*Task requirements*. The records are to be copied word for word, and the pictures dropped.

*Material to process*.
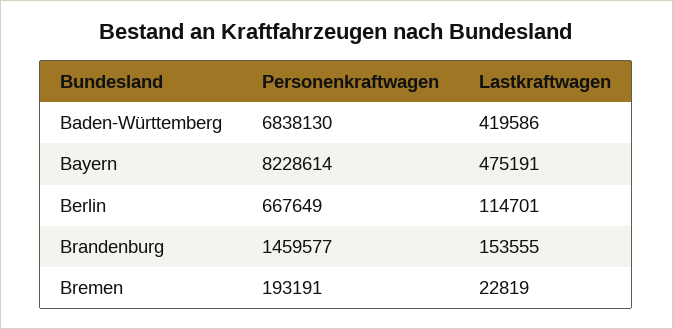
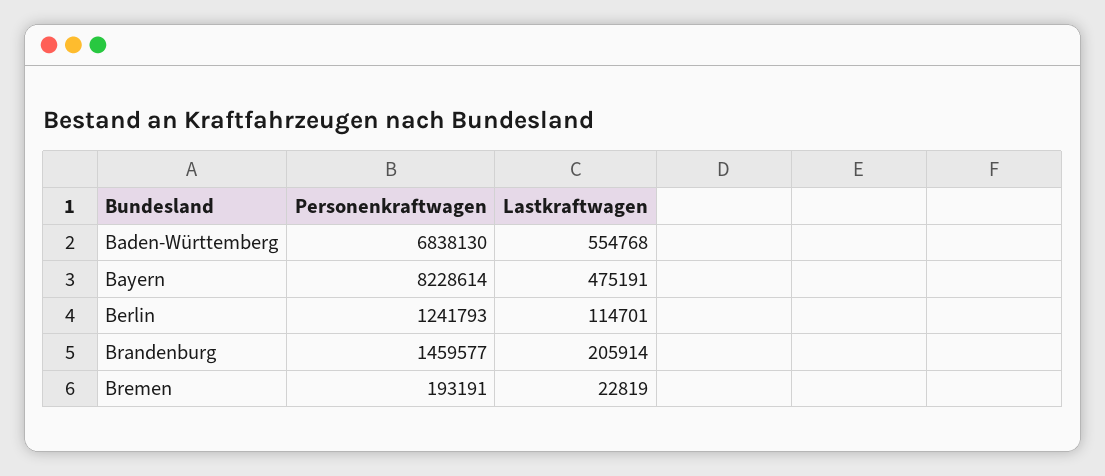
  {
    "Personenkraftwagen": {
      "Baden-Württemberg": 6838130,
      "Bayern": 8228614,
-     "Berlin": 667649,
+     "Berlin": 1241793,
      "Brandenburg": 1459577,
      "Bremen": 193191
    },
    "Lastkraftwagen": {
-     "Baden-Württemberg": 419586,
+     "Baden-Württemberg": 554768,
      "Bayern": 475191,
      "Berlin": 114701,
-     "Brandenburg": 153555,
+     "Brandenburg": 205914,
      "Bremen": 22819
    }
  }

*Written answer*.
  {
    "Personenkraftwagen": {
      "Baden-Württemberg": 6838130,
      "Bayern": 8228614,
-     "Berlin": 667649,
+     "Berlin": 1241793,
      "Brandenburg": 1459577,
      "Bremen": 193191
    },
    "Lastkraftwagen": {
-     "Baden-Württemberg": 419586,
+     "Baden-Württemberg": 554768,
      "Bayern": 475191,
      "Berlin": 114701,
-     "Brandenburg": 153555,
+     "Brandenburg": 205914,
      "Bremen": 22819
    }
  }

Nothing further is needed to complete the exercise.